Santiago, a former regulator—he was with the National
Telecommunications Commission before winning a seat in
Congress—may not exactly be the type that sycophants
would like to listen to, considering his independent
views. In the past, he was among the very first to warn
the government against consummating the deal with
China’s
telecom giant ZTE in the matter of the national
broadband network, pointing out several valid and
financial issues against it. Of course, he wasn’t heeded
then; and only when all the sordid allegations came out
in congressional hearings did the Executive backtrack.
One
hopes the government will heed Representative Santiago
on this one. “Free text messaging,” he said in a
statement on Monday, “may be music to the ears of
millions of mobile-telephone subscribers,” but
realistically, it isn’t possible. Hence, authorities
should perish the thought and stop giving consumers any
false hopes of free texting.
“We do
not know of any country in the world where texting is
free, no matter how welcome this may be,” said
Santiago,
chairman of the 55-member House Committee on Information
and Communications Technology.
What is
the basis for his objections? Free texting, according to
him, “would swamp networks and surely lead to recurring
system crashes, to the detriment of subscribers.”
Of
course, this isn’t hard to understand. Witness what
happens on Christmas, New Year and special calendar
days, when the networks get jammed with millions of text
messages that are PAID FOR. Filipinos, even while
complaining about paying P1 for every SMS, have made the
country the world’s texting capital; and are, in fact,
the envy of foreigners who don’t have such patience,
finger dexterity and the inclination to make their
mobiles like a computer: punching keys nearly all of
their waking hours, even when they’re walking, crossing
roads, are in a meeting, or, horrors—driving.
────────────────────────────────────────
PROMPT 1:
Translate into Spanish this sentence from the editorial on free texting: "Of course, this isn't hard to understand."
PROMPT 2:
Please update the editorial on free texting by writing out everything from "Santiago, a former" down to "the Executive backtrack." again with "Executive" changed to "President".
PROMPT 3:
Sum up the editorial on free texting in two sentences.

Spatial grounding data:
────────────────────────────────────────
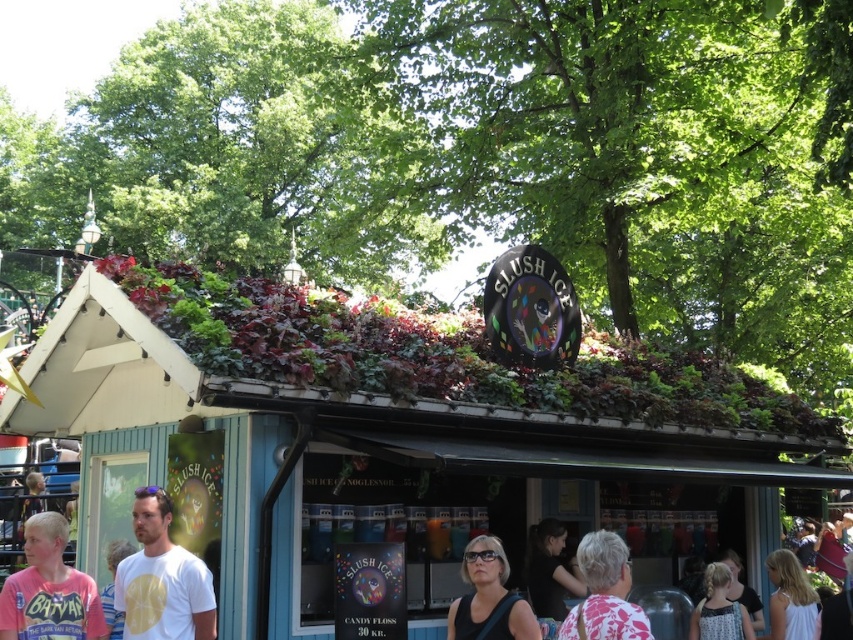
In the scene shown: You are standing at the camera position and want to reach the point marked at coordinates (635, 605). If your walking speed is 3 feet per second, how long will it take you to reach that point?

The distance between you and the point marked at coordinates (635, 605) is 43.39 feet. At a walking speed of 3 feet per second, it will take approximately 14.46 seconds to reach the point.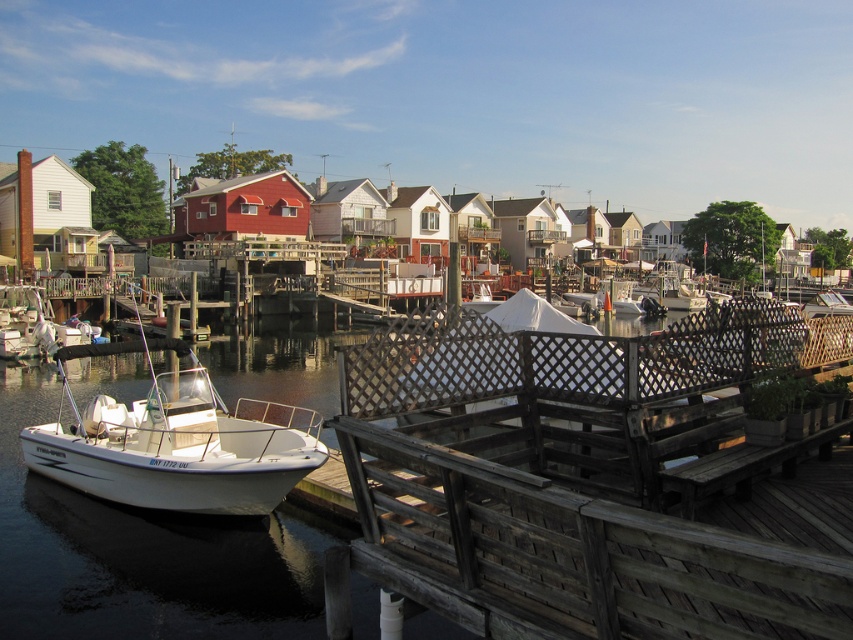
You are standing on the wooden dock at center and want to board the white matte boat at lower left. Which direction should you move to reach the boat?

Since the wooden dock at center is closer to you than the white matte boat at lower left, you should move forward along the dock towards the boat to reach it.

You are standing on the wooden dock at center and want to move to the white matte boat at lower left. Which direction should you walk to reach the boat?

You should walk to the left because the wooden dock at center is to the right of the white matte boat at lower left.

You are a delivery drone with a wingspan of 1.5 meters. You need to fly from the wooden dock at center to the white matte boat at lower left. Is there enough space between them for your drone to pass safely?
────────────────────────────────────────
TASK ANSWER 1:
Por supuesto, esto no es difícil de entender.

TASK ANSWER 2:
Santiago, a former regulator—he was with the National
Telecommunications Commission before winning a seat in
Congress—may not exactly be the type that sycophants
would like to listen to, considering his independent
views. In the past, he was among the very first to warn
the government against consummating the deal with
China’s
telecom giant ZTE in the matter of the national
broadband network, pointing out several valid and
financial issues against it. Of course, he wasn’t heeded
then; and only when all the sordid allegations came out
in congressional hearings did the President backtrack.

TASK ANSWER 3:
Representative Santiago, a former regulator who was among the first to warn against the ZTE broadband deal, says free text messaging isn't realistically possible and that authorities should stop giving consumers false hopes of it. He argues that free texting would swamp networks and lead to recurring system crashes, and the editorial agrees, noting that networks already jam on Christmas, New Year and other special days even though those messages are paid for.